Calling Azure OpenAI from a .NET API: patterns that hold up in production | Harsh Mehta - AI Automation & Full-Stack Engineer

Integrating Azure OpenAI Service into a .NET API is easy in a demo; production is about timeouts, retries, streaming, quotas, and operability. Below is a condensed pattern set I use when the goal is predictable behavior under load—not a proof of concept.

1. One client, registered in DI

Constructing OpenAIClient (or the Azure-specific client from Azure.AI.OpenAI) per request wastes sockets and makes timeouts inconsistent. Register one singleton (or scoped, if you truly need isolation) and inject it.

// Program.cs — shape only; align with your SDK version
builder.Services.AddSingleton<OpenAIClient>(_ =>
{
    var endpoint = new Uri(builder.Configuration["AzureOpenAI:Endpoint"]!);
    var credential = new AzureKeyCredential(builder.Configuration["AzureOpenAI:Key"]!);
    return new OpenAIClient(endpoint, credential);
});

Microsoft’s guidance on configuration and key management lives under Azure OpenAI quickstarts and work with models. Prefer managed identity and Key Vault in real environments over long-lived keys in appsettings.

2. Timeouts and retries: be explicit

Model endpoints return 429 (throttling), 5xx, and transient network faults. Combine:

HttpClient timeouts aligned with your worst-case latency budget (see IHttpClientFactory).
A retry policy with jitter and a max cumulative delay so one bad call cannot exhaust the thread pool.

Polly is the usual choice in .NET; Azure SDK clients often integrate with resilience policies—check your package version’s samples. Retry only idempotent operations (read-only inference is generally safe to retry; anything that charges twice or mutates external state is not—see your billing model).

Example policy shape (illustrative):

// Pseudocode: combine with OpenAIClient’s transport or wrap calls
Policy
    .Handle<HttpRequestException>()
    .Or<TaskCanceledException>()
    .WaitAndRetryAsync(3, attempt =>
        TimeSpan.FromMilliseconds(200 * Math.Pow(2, attempt)) + jitter);

Cap total wait (for example, under 8–15 seconds) to match your API’s SLA to upstream callers.
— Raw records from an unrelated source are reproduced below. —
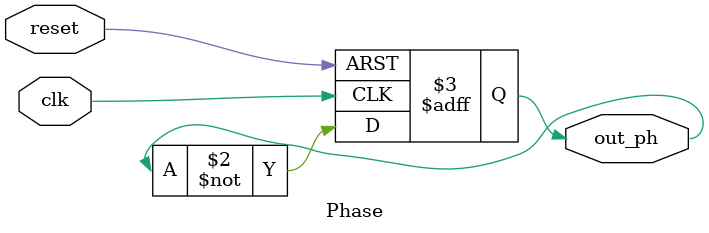
<source format=v>


module Phase (input clk, reset, output out_ph);
  reg out_ph;

  // El phase permite el control del fetch, con un 1. Tambien permite a otros modulos poder pasar a otro estado en cualquier
  // flanco de reloj

  always @ ( posedge clk or posedge reset) begin

    if (reset) begin
      out_ph = 0;
    end else begin
      out_ph = ~out_ph;
      
      end
  end
endmodule

</source>
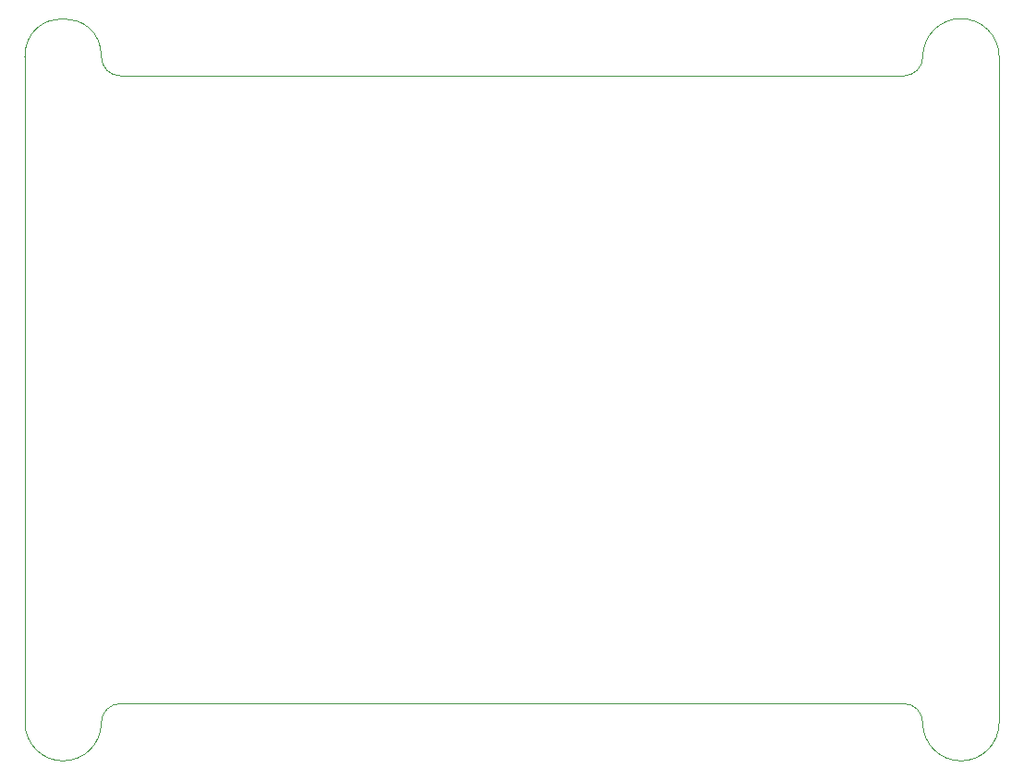
<source format=gbr>
%TF.GenerationSoftware,KiCad,Pcbnew,7.0.2-6a45011f42~172~ubuntu22.04.1*%
%TF.CreationDate,2023-06-02T03:11:57+02:00*%
%TF.ProjectId,MR-SLDR-01,4d522d53-4c44-4522-9d30-312e6b696361,rev?*%
%TF.SameCoordinates,Original*%
%TF.FileFunction,Profile,NP*%
%FSLAX46Y46*%
G04 Gerber Fmt 4.6, Leading zero omitted, Abs format (unit mm)*
G04 Created by KiCad (PCBNEW 7.0.2-6a45011f42~172~ubuntu22.04.1) date 2023-06-02 03:11:57*
%MOMM*%
%LPD*%
G01*
G04 APERTURE LIST*
%TA.AperFunction,Profile*%
%ADD10C,0.100000*%
%TD*%
G04 APERTURE END LIST*
D10*
X105250001Y-138250001D02*
G75*
G03*
X103500001Y-139999999I-1J-1749999D01*
G01*
X185750003Y-78999999D02*
G75*
G03*
X178750001Y-78999999I-3500001J1D01*
G01*
X105250001Y-80749999D02*
X175000001Y-80749999D01*
X103500001Y-78999999D02*
G75*
G03*
X105250001Y-80749999I1749999J-1D01*
G01*
X96499999Y-139999999D02*
X96500001Y-78999999D01*
X175000001Y-80749999D02*
X177000001Y-80749999D01*
X103500001Y-78999999D02*
G75*
G03*
X96500001Y-78999999I-3500000J0D01*
G01*
X182250001Y-143500001D02*
G75*
G03*
X185750001Y-139999999I-1J3500001D01*
G01*
X177000001Y-80750001D02*
G75*
G03*
X178750001Y-78999999I-1J1750001D01*
G01*
X96499999Y-139999999D02*
G75*
G03*
X103500001Y-139999999I3500001J-1D01*
G01*
X185750001Y-139999999D02*
X185750003Y-78999999D01*
X178750001Y-139999999D02*
G75*
G03*
X177000001Y-138249999I-1750001J-1D01*
G01*
X105250001Y-138249999D02*
X177000001Y-138249999D01*
X178750001Y-139999999D02*
G75*
G03*
X182250001Y-143499999I3499999J-1D01*
G01*
M02*

</source>
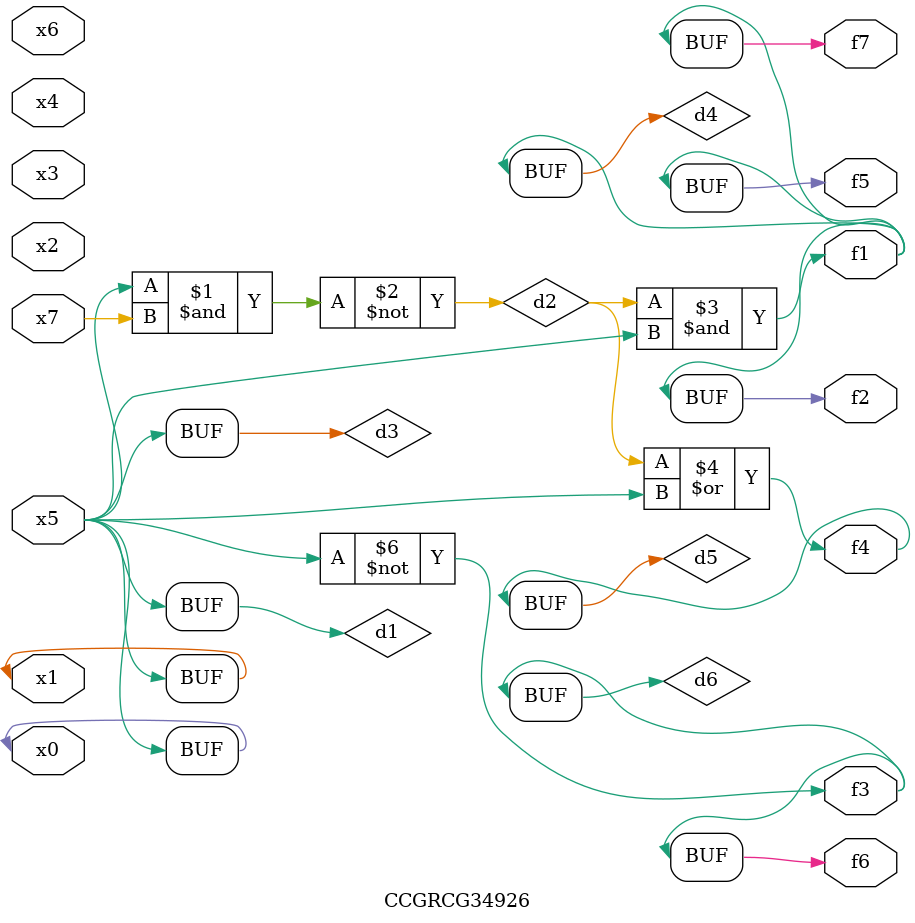
<source format=v>
module CCGRCG34926(
	input x0, x1, x2, x3, x4, x5, x6, x7,
	output f1, f2, f3, f4, f5, f6, f7
);

	wire d1, d2, d3, d4, d5, d6;

	buf (d1, x0, x5);
	nand (d2, x5, x7);
	buf (d3, x0, x1);
	and (d4, d2, d3);
	or (d5, d2, d3);
	nor (d6, d1, d3);
	assign f1 = d4;
	assign f2 = d4;
	assign f3 = d6;
	assign f4 = d5;
	assign f5 = d4;
	assign f6 = d6;
	assign f7 = d4;
endmodule

</source>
3. Streaming for interactive UX

For chat UIs, streaming token deltas improves perceived latency and lets you abort if the client disconnects. ASP.NET Core can return IAsyncEnumerable<string> or write chunked/SSE responses; the Azure OpenAI chat completions API supports streaming—see streaming chat completions.

Operational note: streaming complicates logging of “final answer” until completion—buffer or log incrementally according to retention policy (ties to privacy—see customer data and LLMs).

4. Configuration, not literals

Externalize per deployment:

Setting	Why it matters
Deployment name / model	Swapping `gpt-4o` vs `gpt-4o-mini` is a cost lever
`max_tokens` / `temperature`	Directly affects cost and variance
API version	Azure OpenAI is versioned—see API lifecycle

A single IOptions<AzureOpenAIOptions> bound from configuration keeps code reviewable.

5. Observability: tokens, latency, outcomes

Log correlation IDs, model/deployment, latency, and prompt/completion tokens when policy allows. Azure Monitor and Application Insights integrate with App Service and containers—see Monitor Azure OpenAI.

Use this data to answer: Did last week’s prompt change reduce mean tokens per successful task without hurting success rate? That pairs with the evaluation approach in evaluating Copilot-style features.

6. Rate limits and backoff

Azure OpenAI enforces tokens-per-minute (TPM) and requests-per-minute (RPM) per deployment. When you hit 429, respect Retry-After when present and avoid tight spin loops. Capacity planning is documented under quotas and limits.